China, for example, hasn’t opened its own market to international competition the way it promised it would when it joined the WTO. The bilateral trade deficit has only grown since Washington and Beijing normalized trade relations. And Lighthizer has been critical of America’s ability to fight Beijing’s “systemic” noncompliance with WTO rules.

To fight back against those perceived cheats, Lighthizer hasn’t suggested the kinds of tariffs that enthuse Trump and Navarro and which have alarm bells ringing in Beijing. Rather, he proposes much more vigorous action by the U.S. trade representative to fight a host of Chinese abuses within the existing structure of the WTO. Intellectual property theft by Chinese firms, industrial subsidies, and quasi-legal import tariffs disguised as sales taxes are some abuses that Lighthizer says could be addressed with more “aggressive” legal action by U.S. trade officials.

“He certainly has useful experience pushing back on the gaming that takes place around dumping and currency manipulation,” said Jared Bernstein, a former advisor to Vice President Joe Biden, now at the Center on Budget and Policy Priorities. “I believe Lighthizer has the kind of chops” to target unfair trading practices in a measured way, he said.

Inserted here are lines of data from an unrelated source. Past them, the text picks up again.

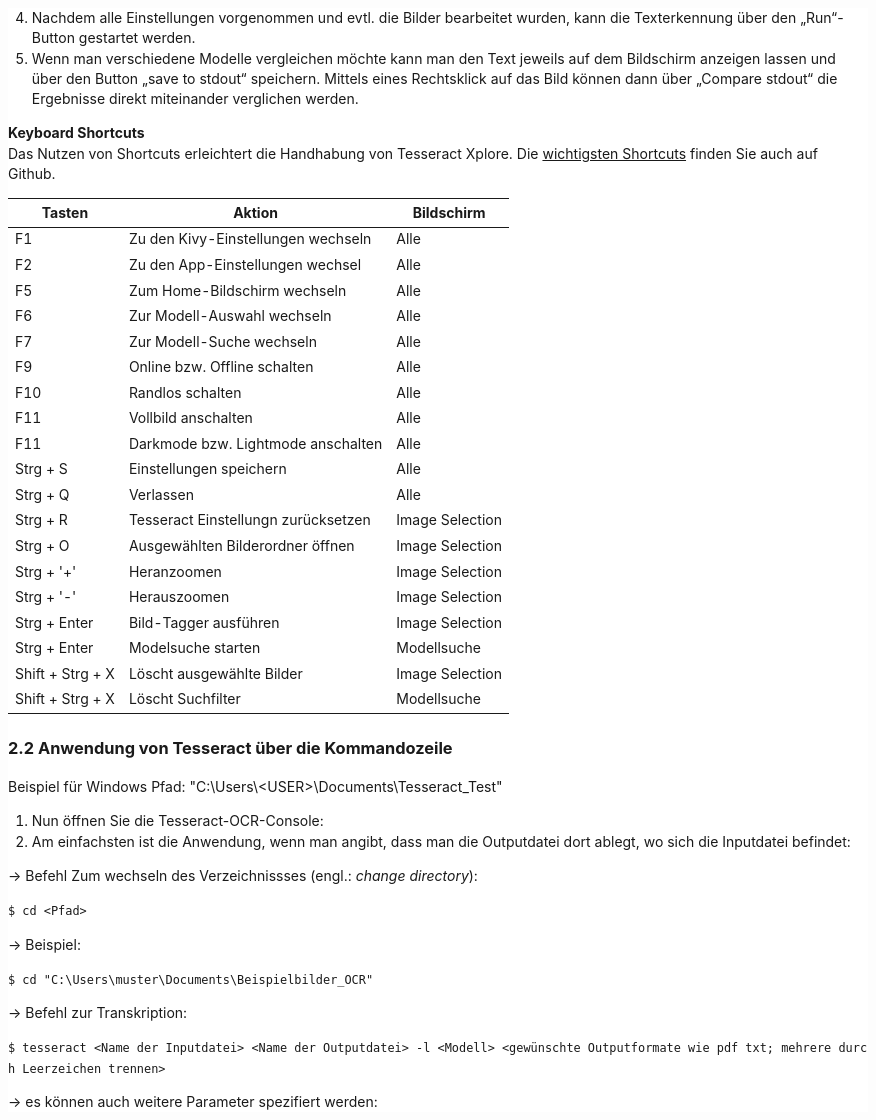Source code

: 4. Nachdem alle Einstellungen vorgenommen und evtl. die Bilder bearbeitet wurden, kann die Texterkennung über den „Run“-Button gestartet werden.  
5. Wenn man verschiedene Modelle vergleichen möchte kann man den Text jeweils auf dem Bildschirm anzeigen lassen und über den Button „save to stdout“ speichern. Mittels eines Rechtsklick auf das Bild können dann über „Compare stdout“ die Ergebnisse direkt miteinander verglichen werden.  

**Keyboard Shortcuts**   
Das Nutzen von Shortcuts erleichtert die Handhabung von Tesseract Xplore. Die [wichtigsten Shortcuts](https://github.com/JKamlah/tesseractXplore/#gui-usage) finden Sie auch auf Github.  

| **Tasten**       | **Aktion**                          | **Bildschirm**  |
|------------------|-------------------------------------|-----------------|
| F1               | Zu den Kivy-Einstellungen wechseln  | Alle            |
| F2               | Zu den App-Einstellungen wechsel    | Alle            |
| F5               | Zum Home-Bildschirm wechseln        | Alle            |
| F6               | Zur Modell-Auswahl wechseln         | Alle            |
| F7               | Zur Modell-Suche wechseln           | Alle            |
| F9               | Online bzw. Offline schalten        | Alle            |
| F10              | Randlos schalten                    | Alle            |
| F11              | Vollbild anschalten                 | Alle            |
| F11              | Darkmode bzw. Lightmode anschalten  | Alle            |
| Strg + S         | Einstellungen speichern             | Alle            |
| Strg + Q         | Verlassen                           | Alle            |
| Strg + R         | Tesseract Einstellungn zurücksetzen | Image Selection |
| Strg + O         | Ausgewählten Bilderordner öffnen    | Image Selection |
| Strg + '+'       | Heranzoomen                         | Image Selection |
| Strg + '-'       | Herauszoomen                        | Image Selection |
| Strg + Enter     | Bild-Tagger ausführen               | Image Selection |
| Strg + Enter     | Modelsuche starten                  | Modellsuche     |
| Shift + Strg + X | Löscht ausgewählte Bilder           | Image Selection |
| Shift + Strg + X | Löscht Suchfilter                   | Modellsuche     |

### **2.2 Anwendung von Tesseract über die Kommandozeile**  
Beispiel für Windows Pfad: "C:\Users\\\<USER>\Documents\Tesseract_Test"  
1. Nun öffnen Sie die Tesseract-OCR-Console:  
2. Am einfachsten ist die Anwendung, wenn man angibt, dass man die Outputdatei dort ablegt, wo sich die Inputdatei befindet:  

→ Befehl Zum wechseln des Verzeichnissses (engl.: _change directory_):
```
$ cd <Pfad>  
```
→ Beispiel:  
```
$ cd "C:\Users\muster\Documents\Beispielbilder_OCR"
```
→ Befehl zur Transkription:  
```
$ tesseract <Name der Inputdatei> <Name der Outputdatei> -l <Modell> <gewünschte Outputformate wie pdf txt; mehrere durch Leerzeichen trennen>  
```
→ es können auch weitere Parameter spezifiert werden:  
```
```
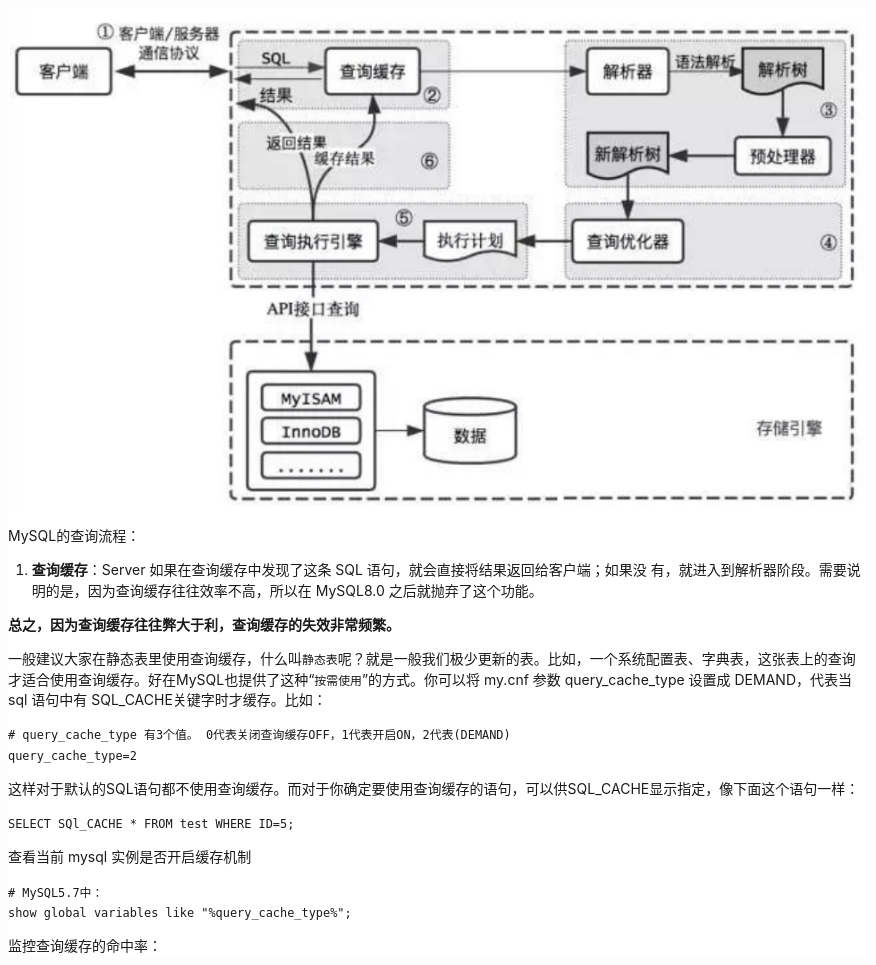 ![image-20220615141934531](MySQL架构篇.assets/image-20220615141934531.png)

MySQL的查询流程：

1. **查询缓存**：Server 如果在查询缓存中发现了这条 SQL 语句，就会直接将结果返回给客户端；如果没 有，就进入到解析器阶段。需要说明的是，因为查询缓存往往效率不高，所以在 MySQL8.0 之后就抛弃了这个功能。

**总之，因为查询缓存往往弊大于利，查询缓存的失效非常频繁。**

一般建议大家在静态表里使用查询缓存，什么叫`静态表`呢？就是一般我们极少更新的表。比如，一个系统配置表、字典表，这张表上的查询才适合使用查询缓存。好在MySQL也提供了这种“`按需使用`”的方式。你可以将 my.cnf 参数 query_cache_type 设置成 DEMAND，代表当 sql 语句中有 SQL_CACHE关键字时才缓存。比如：

```mysql
# query_cache_type 有3个值。 0代表关闭查询缓存OFF，1代表开启ON，2代表(DEMAND)
query_cache_type=2
```

这样对于默认的SQL语句都不使用查询缓存。而对于你确定要使用查询缓存的语句，可以供SQL_CACHE显示指定，像下面这个语句一样：

```mysql
SELECT SQl_CACHE * FROM test WHERE ID=5;
```

查看当前 mysql 实例是否开启缓存机制

```mysql
# MySQL5.7中：
show global variables like "%query_cache_type%";
```

监控查询缓存的命中率：
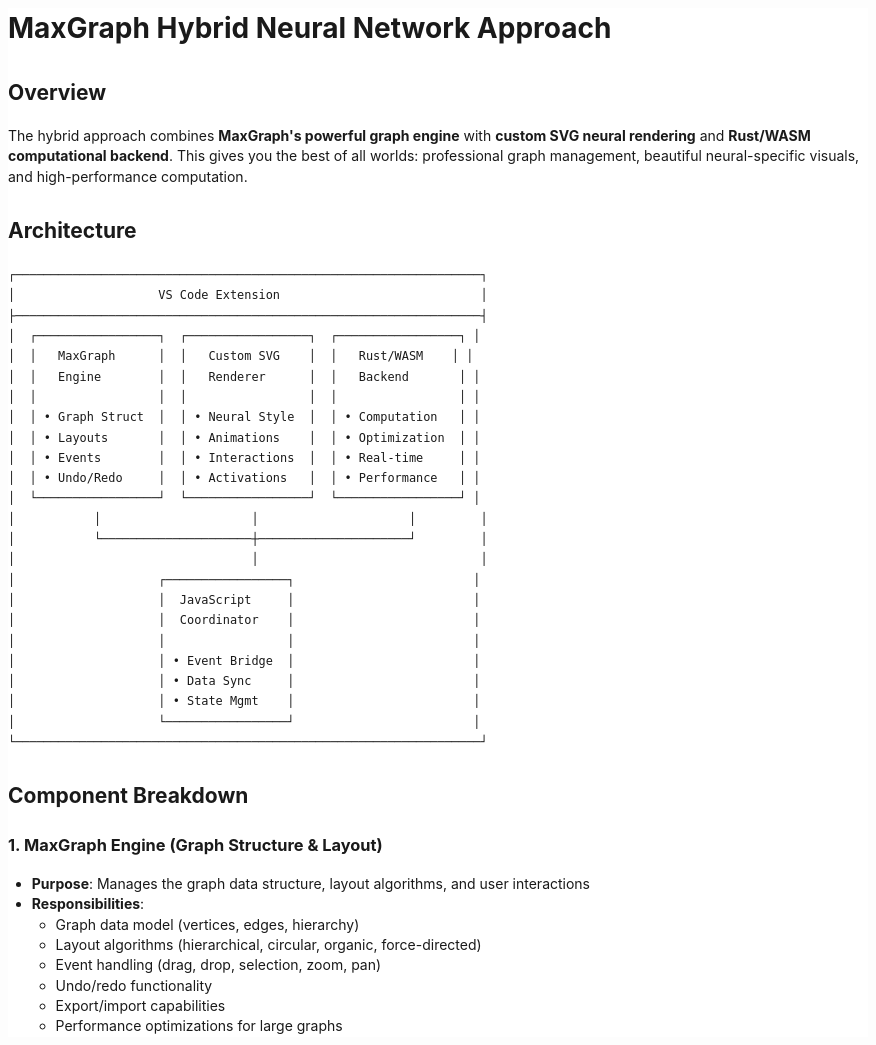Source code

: # MaxGraph Hybrid Neural Network Approach

## Overview

The hybrid approach combines **MaxGraph's powerful graph engine** with **custom SVG neural rendering** and **Rust/WASM computational backend**. This gives you the best of all worlds: professional graph management, beautiful neural-specific visuals, and high-performance computation.

## Architecture

```
┌─────────────────────────────────────────────────────────────────┐
│                    VS Code Extension                            │
├─────────────────────────────────────────────────────────────────┤
│  ┌─────────────────┐  ┌─────────────────┐  ┌─────────────────┐ │
│  │   MaxGraph      │  │   Custom SVG    │  │   Rust/WASM    │ │
│  │   Engine        │  │   Renderer      │  │   Backend       │ │
│  │                 │  │                 │  │                 │ │
│  │ • Graph Struct  │  │ • Neural Style  │  │ • Computation   │ │
│  │ • Layouts       │  │ • Animations    │  │ • Optimization  │ │
│  │ • Events        │  │ • Interactions  │  │ • Real-time     │ │
│  │ • Undo/Redo     │  │ • Activations   │  │ • Performance   │ │
│  └─────────────────┘  └─────────────────┘  └─────────────────┘ │
│           │                     │                     │         │
│           └─────────────────────┼─────────────────────┘         │
│                                 │                               │
│                    ┌─────────────────┐                         │
│                    │  JavaScript     │                         │
│                    │  Coordinator    │                         │
│                    │                 │                         │
│                    │ • Event Bridge  │                         │
│                    │ • Data Sync     │                         │
│                    │ • State Mgmt    │                         │
│                    └─────────────────┘                         │
└─────────────────────────────────────────────────────────────────┘
```

## Component Breakdown

### 1. MaxGraph Engine (Graph Structure & Layout)
- **Purpose**: Manages the graph data structure, layout algorithms, and user interactions
- **Responsibilities**:
  - Graph data model (vertices, edges, hierarchy)
  - Layout algorithms (hierarchical, circular, organic, force-directed)
  - Event handling (drag, drop, selection, zoom, pan)
  - Undo/redo functionality
  - Export/import capabilities
  - Performance optimizations for large graphs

Lighthizer could also help the Trump administration sell its trade policies to Congress, something that has proved tough for President Barack Obama’s administration, which struggled to overcome opposition on the Hill to TPP and its European counterpart, the Transatlantic Trade and Investment Partnership.

Charles Blum, a former assistant trade representative who worked with Lighthizer during the Reagan years, said he can do a better job selling trade deals to a skeptical audience. “Public diplomacy of the government, in particularly at USTR, has been abysmal,” Blum told FP. “We have not sold these deals to anyone who disagreed with them.”

Republicans on the Hill have largely kept quiet since Lighthizer was announced on Jan. 3. Sen. Orrin Hatch (R-Utah), the chair of the Senate Finance Committee and a backer of TPP, said only that he expects a “vigorous discussion” when Lighthizer comes before his panel.

Meanwhile, some rust-belt Democrats who share Trump’s concerns about the perils of free trade seem enthused by Lighthizer. Sen. Sherrod Brown (D-Ohio) said Lighthizer was capable of carrying out Trump’s policies, “including withdrawing from the Trans-Pacific Partnership, renegotiating NAFTA, and resetting the U.S.-China trade relationship.”

Even Sen. Elizabeth Warren (D-Mass.), perhaps the most vocal critic of Trump’s economic policies among Democrats, appears ready to give Lighthizer a chance. “We need to dramatically reorient our trade policy so it helps working families, not giant multinational corporations. I plan to ask Mr. Lighthizer whether he shares that goal and has a plan for achieving it,” Warren said.

Lighthizer’s fight against trade violations doesn’t always go his way. His negotiated agreements to limit steel dumping, for instance, were eventually found to violate WTO rules. But he thinks some form of that playbook, combining negotiations with a more aggressive use of existing legal remedies, could be used to push back a lot more against Chinese abuses than the last two U.S. administrations have done.

As Trump’s economic team and his trade policies start to take shape, even Democrats seem appreciative that Lighthizer carries a scalpel, and not a sledgehammer, to fix what he views as the ills of trade.

He has “relevant experience and has shown some concerns in areas I share,” Bernstein said. “I’m not optimistic yet. I’m hoping to be optimistic later.”